Source document below:

Google will give its public backing for Qualcomm's chips at an investor meeting next week, according to a Bloomberg report Wednesday that cities unnamed sources. If the chips meets certain performance goals, the report says, Google will commit to using them.
It would be a big vote of confidence for both ARM and Qualcomm, but if history is a guide then it's too early to say how significant the news really is. ARM won't be the first x86 alternative that Google has rallied behind, and it's unclear if the last effort has come very far.
Two years ago, Google made a big show of support for IBM's Power processor. It was a founding member of IBM's OpenPower initiative, which allows companies to design and build Power servers for use in, among other things, cloud data centers like those run by Google.
Google even showed a Power server board it had designed itself. "We're always looking to deliver the highest quality of service for our users, and so we built this server to port our software stack to Power," a Google engineer said at the time.
But there's been little news about the partnership since. Google hasn't revealed whether it's using Power servers in production, and last year it made only vague statements that it's keeping its options open.
Google is secretive about the technologies it uses, and it might well have plans to use both ARM and Power, but public endorsements don't tell us much, and in the case of ARM it's likely even Google doesn't know for sure.

End of Source document.
Available data below:

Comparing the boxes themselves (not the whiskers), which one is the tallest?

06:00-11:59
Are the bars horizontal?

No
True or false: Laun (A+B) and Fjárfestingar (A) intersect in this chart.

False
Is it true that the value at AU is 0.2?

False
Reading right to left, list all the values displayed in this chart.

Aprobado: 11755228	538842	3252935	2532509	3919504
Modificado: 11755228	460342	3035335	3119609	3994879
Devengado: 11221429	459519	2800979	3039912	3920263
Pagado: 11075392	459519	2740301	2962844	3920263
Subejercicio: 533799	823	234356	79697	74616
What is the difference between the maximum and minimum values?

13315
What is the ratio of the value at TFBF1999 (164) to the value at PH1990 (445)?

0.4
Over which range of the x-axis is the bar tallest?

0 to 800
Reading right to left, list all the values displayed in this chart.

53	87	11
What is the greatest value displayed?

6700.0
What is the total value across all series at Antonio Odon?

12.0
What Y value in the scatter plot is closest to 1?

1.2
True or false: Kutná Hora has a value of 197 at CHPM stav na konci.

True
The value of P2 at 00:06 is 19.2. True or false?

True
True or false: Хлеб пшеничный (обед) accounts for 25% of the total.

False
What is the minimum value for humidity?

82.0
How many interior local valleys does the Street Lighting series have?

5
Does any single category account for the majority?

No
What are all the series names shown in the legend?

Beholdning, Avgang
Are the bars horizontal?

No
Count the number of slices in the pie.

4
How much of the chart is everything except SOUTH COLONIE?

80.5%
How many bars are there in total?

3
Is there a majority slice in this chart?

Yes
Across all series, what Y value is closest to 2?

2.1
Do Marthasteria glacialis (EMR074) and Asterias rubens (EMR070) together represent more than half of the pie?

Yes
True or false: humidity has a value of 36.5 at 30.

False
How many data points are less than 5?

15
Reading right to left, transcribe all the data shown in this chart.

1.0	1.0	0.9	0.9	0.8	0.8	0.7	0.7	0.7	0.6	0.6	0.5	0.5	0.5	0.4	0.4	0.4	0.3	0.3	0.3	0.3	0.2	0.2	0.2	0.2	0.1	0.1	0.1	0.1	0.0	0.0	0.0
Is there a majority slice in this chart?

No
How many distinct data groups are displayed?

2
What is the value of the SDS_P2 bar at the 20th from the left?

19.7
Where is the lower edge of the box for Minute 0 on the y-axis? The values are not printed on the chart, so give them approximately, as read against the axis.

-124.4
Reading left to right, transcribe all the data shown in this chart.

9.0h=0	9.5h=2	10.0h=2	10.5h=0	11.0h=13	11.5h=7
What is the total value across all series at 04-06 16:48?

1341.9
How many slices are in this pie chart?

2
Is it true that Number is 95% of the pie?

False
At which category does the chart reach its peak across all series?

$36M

End of Available data.

**Required action**
Copy word for word the part of the report on Google and Qualcomm's chips from "Two years ago, Google" up to and including "run by Google.".

**Task solution**
Two years ago, Google made a big show of support for IBM's Power processor. It was a founding member of IBM's OpenPower initiative, which allows companies to design and build Power servers for use in, among other things, cloud data centers like those run by Google.